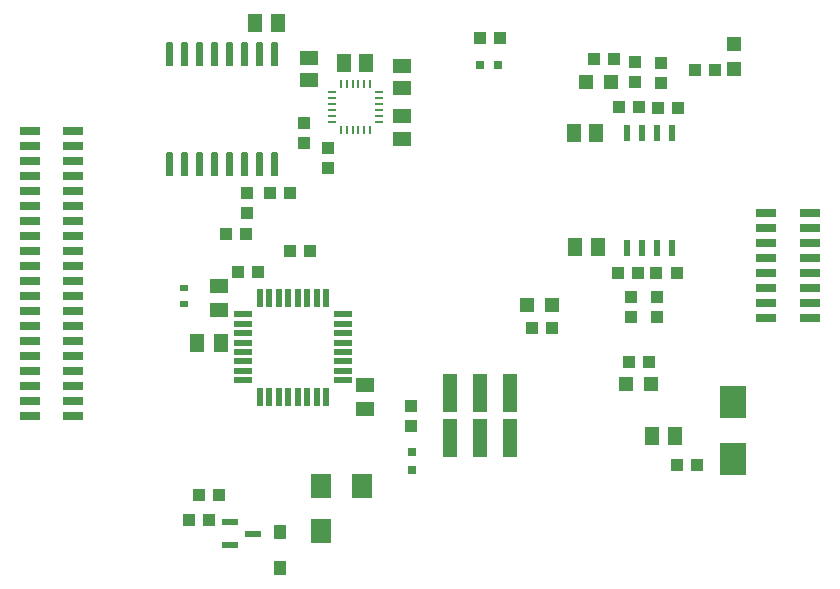
<source format=gbr>
G04 EAGLE Gerber RS-274X export*
G75*
%MOMM*%
%FSLAX34Y34*%
%LPD*%
%INSolderpaste Top*%
%IPPOS*%
%AMOC8*
5,1,8,0,0,1.08239X$1,22.5*%
G01*
%ADD10R,1.300000X1.500000*%
%ADD11R,1.500000X1.300000*%
%ADD12R,1.700000X2.100000*%
%ADD13R,1.000000X1.100000*%
%ADD14R,1.100000X1.000000*%
%ADD15R,0.560800X1.461200*%
%ADD16C,0.147500*%
%ADD17R,0.260000X0.790000*%
%ADD18R,0.790000X0.260000*%
%ADD19R,1.500000X0.550000*%
%ADD20R,0.550000X1.500000*%
%ADD21R,1.600000X1.300000*%
%ADD22R,1.300000X1.600000*%
%ADD23R,0.800000X0.600000*%
%ADD24R,2.200000X2.800000*%
%ADD25R,1.676400X0.736600*%
%ADD26R,1.120000X1.240000*%
%ADD27R,1.430000X0.600000*%
%ADD28R,1.270000X3.180000*%
%ADD29R,0.800000X0.800000*%
%ADD30R,1.200000X1.200000*%


D10*
X677110Y286485D03*
X658110Y286485D03*
X675858Y382584D03*
X656858Y382584D03*
X387059Y475723D03*
X406059Y475723D03*
X461920Y442240D03*
X480920Y442240D03*
D11*
X511081Y377718D03*
X511081Y396718D03*
X432786Y446426D03*
X432786Y427426D03*
X511234Y439608D03*
X511234Y420608D03*
D12*
X477281Y83489D03*
X442281Y45489D03*
X442281Y83489D03*
D13*
X379455Y297422D03*
X362455Y297422D03*
X416200Y282673D03*
X433200Y282673D03*
X743733Y263934D03*
X726733Y263934D03*
X694295Y264127D03*
X711295Y264127D03*
X694981Y404400D03*
X711981Y404400D03*
X745142Y404081D03*
X728142Y404081D03*
D14*
X704893Y226633D03*
X704893Y243633D03*
X726877Y226642D03*
X726877Y243642D03*
X708398Y425639D03*
X708398Y442639D03*
X730571Y425294D03*
X730571Y442294D03*
X380271Y332097D03*
X380271Y315097D03*
D13*
X399561Y332095D03*
X416561Y332095D03*
D14*
X428155Y374088D03*
X428155Y391088D03*
X448712Y353321D03*
X448712Y370321D03*
D13*
X331091Y54828D03*
X348091Y54828D03*
D15*
X701648Y285201D03*
X714348Y285201D03*
X727048Y285201D03*
X739748Y285201D03*
X739748Y382801D03*
X727048Y382801D03*
X714348Y382801D03*
X701648Y382801D03*
D16*
X401258Y440043D02*
X401258Y459069D01*
X405684Y459069D01*
X405684Y440043D01*
X401258Y440043D01*
X401258Y441444D02*
X405684Y441444D01*
X405684Y442845D02*
X401258Y442845D01*
X401258Y444246D02*
X405684Y444246D01*
X405684Y445647D02*
X401258Y445647D01*
X401258Y447048D02*
X405684Y447048D01*
X405684Y448449D02*
X401258Y448449D01*
X401258Y449850D02*
X405684Y449850D01*
X405684Y451251D02*
X401258Y451251D01*
X401258Y452652D02*
X405684Y452652D01*
X405684Y454053D02*
X401258Y454053D01*
X401258Y455454D02*
X405684Y455454D01*
X405684Y456855D02*
X401258Y456855D01*
X401258Y458256D02*
X405684Y458256D01*
X388558Y459069D02*
X388558Y440043D01*
X388558Y459069D02*
X392984Y459069D01*
X392984Y440043D01*
X388558Y440043D01*
X388558Y441444D02*
X392984Y441444D01*
X392984Y442845D02*
X388558Y442845D01*
X388558Y444246D02*
X392984Y444246D01*
X392984Y445647D02*
X388558Y445647D01*
X388558Y447048D02*
X392984Y447048D01*
X392984Y448449D02*
X388558Y448449D01*
X388558Y449850D02*
X392984Y449850D01*
X392984Y451251D02*
X388558Y451251D01*
X388558Y452652D02*
X392984Y452652D01*
X392984Y454053D02*
X388558Y454053D01*
X388558Y455454D02*
X392984Y455454D01*
X392984Y456855D02*
X388558Y456855D01*
X388558Y458256D02*
X392984Y458256D01*
X375858Y459069D02*
X375858Y440043D01*
X375858Y459069D02*
X380284Y459069D01*
X380284Y440043D01*
X375858Y440043D01*
X375858Y441444D02*
X380284Y441444D01*
X380284Y442845D02*
X375858Y442845D01*
X375858Y444246D02*
X380284Y444246D01*
X380284Y445647D02*
X375858Y445647D01*
X375858Y447048D02*
X380284Y447048D01*
X380284Y448449D02*
X375858Y448449D01*
X375858Y449850D02*
X380284Y449850D01*
X380284Y451251D02*
X375858Y451251D01*
X375858Y452652D02*
X380284Y452652D01*
X380284Y454053D02*
X375858Y454053D01*
X375858Y455454D02*
X380284Y455454D01*
X380284Y456855D02*
X375858Y456855D01*
X375858Y458256D02*
X380284Y458256D01*
X363158Y459069D02*
X363158Y440043D01*
X363158Y459069D02*
X367584Y459069D01*
X367584Y440043D01*
X363158Y440043D01*
X363158Y441444D02*
X367584Y441444D01*
X367584Y442845D02*
X363158Y442845D01*
X363158Y444246D02*
X367584Y444246D01*
X367584Y445647D02*
X363158Y445647D01*
X363158Y447048D02*
X367584Y447048D01*
X367584Y448449D02*
X363158Y448449D01*
X363158Y449850D02*
X367584Y449850D01*
X367584Y451251D02*
X363158Y451251D01*
X363158Y452652D02*
X367584Y452652D01*
X367584Y454053D02*
X363158Y454053D01*
X363158Y455454D02*
X367584Y455454D01*
X367584Y456855D02*
X363158Y456855D01*
X363158Y458256D02*
X367584Y458256D01*
X350458Y459069D02*
X350458Y440043D01*
X350458Y459069D02*
X354884Y459069D01*
X354884Y440043D01*
X350458Y440043D01*
X350458Y441444D02*
X354884Y441444D01*
X354884Y442845D02*
X350458Y442845D01*
X350458Y444246D02*
X354884Y444246D01*
X354884Y445647D02*
X350458Y445647D01*
X350458Y447048D02*
X354884Y447048D01*
X354884Y448449D02*
X350458Y448449D01*
X350458Y449850D02*
X354884Y449850D01*
X354884Y451251D02*
X350458Y451251D01*
X350458Y452652D02*
X354884Y452652D01*
X354884Y454053D02*
X350458Y454053D01*
X350458Y455454D02*
X354884Y455454D01*
X354884Y456855D02*
X350458Y456855D01*
X350458Y458256D02*
X354884Y458256D01*
X337758Y459069D02*
X337758Y440043D01*
X337758Y459069D02*
X342184Y459069D01*
X342184Y440043D01*
X337758Y440043D01*
X337758Y441444D02*
X342184Y441444D01*
X342184Y442845D02*
X337758Y442845D01*
X337758Y444246D02*
X342184Y444246D01*
X342184Y445647D02*
X337758Y445647D01*
X337758Y447048D02*
X342184Y447048D01*
X342184Y448449D02*
X337758Y448449D01*
X337758Y449850D02*
X342184Y449850D01*
X342184Y451251D02*
X337758Y451251D01*
X337758Y452652D02*
X342184Y452652D01*
X342184Y454053D02*
X337758Y454053D01*
X337758Y455454D02*
X342184Y455454D01*
X342184Y456855D02*
X337758Y456855D01*
X337758Y458256D02*
X342184Y458256D01*
X325058Y459069D02*
X325058Y440043D01*
X325058Y459069D02*
X329484Y459069D01*
X329484Y440043D01*
X325058Y440043D01*
X325058Y441444D02*
X329484Y441444D01*
X329484Y442845D02*
X325058Y442845D01*
X325058Y444246D02*
X329484Y444246D01*
X329484Y445647D02*
X325058Y445647D01*
X325058Y447048D02*
X329484Y447048D01*
X329484Y448449D02*
X325058Y448449D01*
X325058Y449850D02*
X329484Y449850D01*
X329484Y451251D02*
X325058Y451251D01*
X325058Y452652D02*
X329484Y452652D01*
X329484Y454053D02*
X325058Y454053D01*
X325058Y455454D02*
X329484Y455454D01*
X329484Y456855D02*
X325058Y456855D01*
X325058Y458256D02*
X329484Y458256D01*
X312358Y459069D02*
X312358Y440043D01*
X312358Y459069D02*
X316784Y459069D01*
X316784Y440043D01*
X312358Y440043D01*
X312358Y441444D02*
X316784Y441444D01*
X316784Y442845D02*
X312358Y442845D01*
X312358Y444246D02*
X316784Y444246D01*
X316784Y445647D02*
X312358Y445647D01*
X312358Y447048D02*
X316784Y447048D01*
X316784Y448449D02*
X312358Y448449D01*
X312358Y449850D02*
X316784Y449850D01*
X316784Y451251D02*
X312358Y451251D01*
X312358Y452652D02*
X316784Y452652D01*
X316784Y454053D02*
X312358Y454053D01*
X312358Y455454D02*
X316784Y455454D01*
X316784Y456855D02*
X312358Y456855D01*
X312358Y458256D02*
X316784Y458256D01*
X312358Y365969D02*
X312358Y346943D01*
X312358Y365969D02*
X316784Y365969D01*
X316784Y346943D01*
X312358Y346943D01*
X312358Y348344D02*
X316784Y348344D01*
X316784Y349745D02*
X312358Y349745D01*
X312358Y351146D02*
X316784Y351146D01*
X316784Y352547D02*
X312358Y352547D01*
X312358Y353948D02*
X316784Y353948D01*
X316784Y355349D02*
X312358Y355349D01*
X312358Y356750D02*
X316784Y356750D01*
X316784Y358151D02*
X312358Y358151D01*
X312358Y359552D02*
X316784Y359552D01*
X316784Y360953D02*
X312358Y360953D01*
X312358Y362354D02*
X316784Y362354D01*
X316784Y363755D02*
X312358Y363755D01*
X312358Y365156D02*
X316784Y365156D01*
X325058Y365969D02*
X325058Y346943D01*
X325058Y365969D02*
X329484Y365969D01*
X329484Y346943D01*
X325058Y346943D01*
X325058Y348344D02*
X329484Y348344D01*
X329484Y349745D02*
X325058Y349745D01*
X325058Y351146D02*
X329484Y351146D01*
X329484Y352547D02*
X325058Y352547D01*
X325058Y353948D02*
X329484Y353948D01*
X329484Y355349D02*
X325058Y355349D01*
X325058Y356750D02*
X329484Y356750D01*
X329484Y358151D02*
X325058Y358151D01*
X325058Y359552D02*
X329484Y359552D01*
X329484Y360953D02*
X325058Y360953D01*
X325058Y362354D02*
X329484Y362354D01*
X329484Y363755D02*
X325058Y363755D01*
X325058Y365156D02*
X329484Y365156D01*
X337758Y365969D02*
X337758Y346943D01*
X337758Y365969D02*
X342184Y365969D01*
X342184Y346943D01*
X337758Y346943D01*
X337758Y348344D02*
X342184Y348344D01*
X342184Y349745D02*
X337758Y349745D01*
X337758Y351146D02*
X342184Y351146D01*
X342184Y352547D02*
X337758Y352547D01*
X337758Y353948D02*
X342184Y353948D01*
X342184Y355349D02*
X337758Y355349D01*
X337758Y356750D02*
X342184Y356750D01*
X342184Y358151D02*
X337758Y358151D01*
X337758Y359552D02*
X342184Y359552D01*
X342184Y360953D02*
X337758Y360953D01*
X337758Y362354D02*
X342184Y362354D01*
X342184Y363755D02*
X337758Y363755D01*
X337758Y365156D02*
X342184Y365156D01*
X350458Y365969D02*
X350458Y346943D01*
X350458Y365969D02*
X354884Y365969D01*
X354884Y346943D01*
X350458Y346943D01*
X350458Y348344D02*
X354884Y348344D01*
X354884Y349745D02*
X350458Y349745D01*
X350458Y351146D02*
X354884Y351146D01*
X354884Y352547D02*
X350458Y352547D01*
X350458Y353948D02*
X354884Y353948D01*
X354884Y355349D02*
X350458Y355349D01*
X350458Y356750D02*
X354884Y356750D01*
X354884Y358151D02*
X350458Y358151D01*
X350458Y359552D02*
X354884Y359552D01*
X354884Y360953D02*
X350458Y360953D01*
X350458Y362354D02*
X354884Y362354D01*
X354884Y363755D02*
X350458Y363755D01*
X350458Y365156D02*
X354884Y365156D01*
X363158Y365969D02*
X363158Y346943D01*
X363158Y365969D02*
X367584Y365969D01*
X367584Y346943D01*
X363158Y346943D01*
X363158Y348344D02*
X367584Y348344D01*
X367584Y349745D02*
X363158Y349745D01*
X363158Y351146D02*
X367584Y351146D01*
X367584Y352547D02*
X363158Y352547D01*
X363158Y353948D02*
X367584Y353948D01*
X367584Y355349D02*
X363158Y355349D01*
X363158Y356750D02*
X367584Y356750D01*
X367584Y358151D02*
X363158Y358151D01*
X363158Y359552D02*
X367584Y359552D01*
X367584Y360953D02*
X363158Y360953D01*
X363158Y362354D02*
X367584Y362354D01*
X367584Y363755D02*
X363158Y363755D01*
X363158Y365156D02*
X367584Y365156D01*
X375858Y365969D02*
X375858Y346943D01*
X375858Y365969D02*
X380284Y365969D01*
X380284Y346943D01*
X375858Y346943D01*
X375858Y348344D02*
X380284Y348344D01*
X380284Y349745D02*
X375858Y349745D01*
X375858Y351146D02*
X380284Y351146D01*
X380284Y352547D02*
X375858Y352547D01*
X375858Y353948D02*
X380284Y353948D01*
X380284Y355349D02*
X375858Y355349D01*
X375858Y356750D02*
X380284Y356750D01*
X380284Y358151D02*
X375858Y358151D01*
X375858Y359552D02*
X380284Y359552D01*
X380284Y360953D02*
X375858Y360953D01*
X375858Y362354D02*
X380284Y362354D01*
X380284Y363755D02*
X375858Y363755D01*
X375858Y365156D02*
X380284Y365156D01*
X388558Y365969D02*
X388558Y346943D01*
X388558Y365969D02*
X392984Y365969D01*
X392984Y346943D01*
X388558Y346943D01*
X388558Y348344D02*
X392984Y348344D01*
X392984Y349745D02*
X388558Y349745D01*
X388558Y351146D02*
X392984Y351146D01*
X392984Y352547D02*
X388558Y352547D01*
X388558Y353948D02*
X392984Y353948D01*
X392984Y355349D02*
X388558Y355349D01*
X388558Y356750D02*
X392984Y356750D01*
X392984Y358151D02*
X388558Y358151D01*
X388558Y359552D02*
X392984Y359552D01*
X392984Y360953D02*
X388558Y360953D01*
X388558Y362354D02*
X392984Y362354D01*
X392984Y363755D02*
X388558Y363755D01*
X388558Y365156D02*
X392984Y365156D01*
X401258Y365969D02*
X401258Y346943D01*
X401258Y365969D02*
X405684Y365969D01*
X405684Y346943D01*
X401258Y346943D01*
X401258Y348344D02*
X405684Y348344D01*
X405684Y349745D02*
X401258Y349745D01*
X401258Y351146D02*
X405684Y351146D01*
X405684Y352547D02*
X401258Y352547D01*
X401258Y353948D02*
X405684Y353948D01*
X405684Y355349D02*
X401258Y355349D01*
X401258Y356750D02*
X405684Y356750D01*
X405684Y358151D02*
X401258Y358151D01*
X401258Y359552D02*
X405684Y359552D01*
X405684Y360953D02*
X401258Y360953D01*
X401258Y362354D02*
X405684Y362354D01*
X405684Y363755D02*
X401258Y363755D01*
X401258Y365156D02*
X405684Y365156D01*
D17*
X459377Y384956D03*
X464377Y384956D03*
X469377Y384956D03*
X474377Y384956D03*
X479377Y384956D03*
X484377Y384956D03*
D18*
X491577Y392156D03*
X491577Y397156D03*
X491577Y402156D03*
X491577Y407156D03*
X491577Y412156D03*
X491577Y417156D03*
D17*
X484377Y424356D03*
X479377Y424356D03*
X474377Y424356D03*
X469377Y424356D03*
X464377Y424356D03*
X459377Y424356D03*
D18*
X452177Y417156D03*
X452177Y412156D03*
X452177Y407156D03*
X452177Y402156D03*
X452177Y397156D03*
X452177Y392156D03*
D19*
X376957Y229271D03*
X376957Y221271D03*
X376957Y213271D03*
X376957Y205271D03*
X376957Y197271D03*
X376957Y189271D03*
X376957Y181271D03*
X376957Y173271D03*
D20*
X390957Y159271D03*
X398957Y159271D03*
X406957Y159271D03*
X414957Y159271D03*
X422957Y159271D03*
X430957Y159271D03*
X438957Y159271D03*
X446957Y159271D03*
D19*
X460957Y173271D03*
X460957Y181271D03*
X460957Y189271D03*
X460957Y197271D03*
X460957Y205271D03*
X460957Y213271D03*
X460957Y221271D03*
X460957Y229271D03*
D20*
X446957Y243271D03*
X438957Y243271D03*
X430957Y243271D03*
X422957Y243271D03*
X414957Y243271D03*
X406957Y243271D03*
X398957Y243271D03*
X390957Y243271D03*
D21*
X480330Y169278D03*
X480330Y149278D03*
X356667Y233107D03*
X356667Y253107D03*
D22*
X357722Y204907D03*
X337722Y204907D03*
D23*
X326838Y237545D03*
X326838Y251545D03*
D13*
X372653Y265179D03*
X389653Y265179D03*
D24*
X791284Y154742D03*
X791284Y106742D03*
D22*
X742809Y126055D03*
X722809Y126055D03*
D13*
X760854Y101371D03*
X743854Y101371D03*
X594038Y463352D03*
X577038Y463352D03*
D14*
X519291Y151980D03*
X519291Y134980D03*
D25*
X196215Y143510D03*
X233045Y143510D03*
X196215Y156210D03*
X233045Y156210D03*
X196215Y168910D03*
X233045Y168910D03*
X196215Y181610D03*
X233045Y181610D03*
X196215Y194310D03*
X233045Y194310D03*
X196215Y207010D03*
X233045Y207010D03*
X196215Y219710D03*
X233045Y219710D03*
X196215Y232410D03*
X233045Y232410D03*
X196215Y245110D03*
X233045Y245110D03*
X196215Y257810D03*
X233045Y257810D03*
X196215Y270510D03*
X233045Y270510D03*
X196215Y283210D03*
X233045Y283210D03*
X196215Y295910D03*
X233045Y295910D03*
X196215Y308610D03*
X233045Y308610D03*
X196215Y321310D03*
X233045Y321310D03*
X196215Y334010D03*
X233045Y334010D03*
X196215Y346710D03*
X233045Y346710D03*
X196215Y359410D03*
X233045Y359410D03*
X196215Y372110D03*
X233045Y372110D03*
X196215Y384810D03*
X233045Y384810D03*
D26*
X408318Y14710D03*
X408318Y44710D03*
D13*
X339207Y75905D03*
X356207Y75905D03*
D27*
X366035Y52941D03*
X366035Y33941D03*
X385235Y43441D03*
D13*
X703567Y188953D03*
X720567Y188953D03*
X621115Y217887D03*
X638115Y217887D03*
X690747Y445363D03*
X673747Y445363D03*
X759021Y436424D03*
X776021Y436424D03*
D28*
X551632Y124800D03*
X551632Y162900D03*
X577032Y124800D03*
X577032Y162900D03*
X602432Y124800D03*
X602432Y162900D03*
X551632Y124800D03*
X551632Y162900D03*
X577032Y124800D03*
X577032Y162900D03*
X602432Y124800D03*
X602432Y162900D03*
D25*
X819785Y226060D03*
X856615Y226060D03*
X819785Y238760D03*
X856615Y238760D03*
X819785Y251460D03*
X856615Y251460D03*
X819785Y264160D03*
X856615Y264160D03*
X819785Y276860D03*
X856615Y276860D03*
X819785Y289560D03*
X856615Y289560D03*
X819785Y302260D03*
X856615Y302260D03*
X819785Y314960D03*
X856615Y314960D03*
D29*
X592462Y440436D03*
X577462Y440436D03*
X519430Y97402D03*
X519430Y112402D03*
D30*
X701208Y170434D03*
X722208Y170434D03*
X616880Y237490D03*
X637880Y237490D03*
X791972Y458048D03*
X791972Y437048D03*
X687918Y426212D03*
X666918Y426212D03*
M02*

</source>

====================

■ TASK DESCRIPTION ■
Return only the part of the records above that opens with the line containing "X479377Y384956D03*" and closes with the line containing "X376957Y221271D03*", ends included.

■ EXERCISE RESPONSE ■
X479377Y384956D03*
X484377Y384956D03*
D18*
X491577Y392156D03*
X491577Y397156D03*
X491577Y402156D03*
X491577Y407156D03*
X491577Y412156D03*
X491577Y417156D03*
D17*
X484377Y424356D03*
X479377Y424356D03*
X474377Y424356D03*
X469377Y424356D03*
X464377Y424356D03*
X459377Y424356D03*
D18*
X452177Y417156D03*
X452177Y412156D03*
X452177Y407156D03*
X452177Y402156D03*
X452177Y397156D03*
X452177Y392156D03*
D19*
X376957Y229271D03*
X376957Y221271D03*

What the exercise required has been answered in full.